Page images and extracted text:

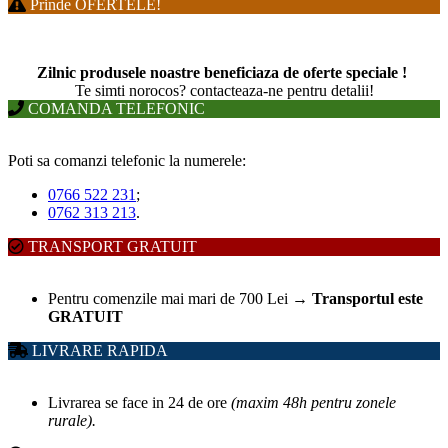
Prinde OFERTELE!
Zilnic produsele noastre beneficiaza de oferte speciale !
T
e simti norocos? contacteaza-ne pentru detalii!
COMANDA TELEFONIC
Poti sa comanzi telefonic la numerele:
0766 522 231
;
0762 313 213
.
TRANSPORT GRATUIT
Pentru comenzile mai mari de 700 Lei
→
Transportul este
GRATUIT
LIVRARE RAPIDA
Livrarea se face in 24 de ore
(maxim 48h pentru zonele
rurale).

Problem description:
Leave out the pictures and give the rest of the records again exactly.

Completed task:
Prinde OFERTELE!
Zilnic produsele noastre beneficiaza de oferte speciale !
T
e simti norocos? contacteaza-ne pentru detalii!
COMANDA TELEFONIC
Poti sa comanzi telefonic la numerele:
0766 522 231
;
0762 313 213
.
TRANSPORT GRATUIT
Pentru comenzile mai mari de 700 Lei
→
Transportul este
GRATUIT
LIVRARE RAPIDA
Livrarea se face in 24 de ore
(maxim 48h pentru zonele
rurale).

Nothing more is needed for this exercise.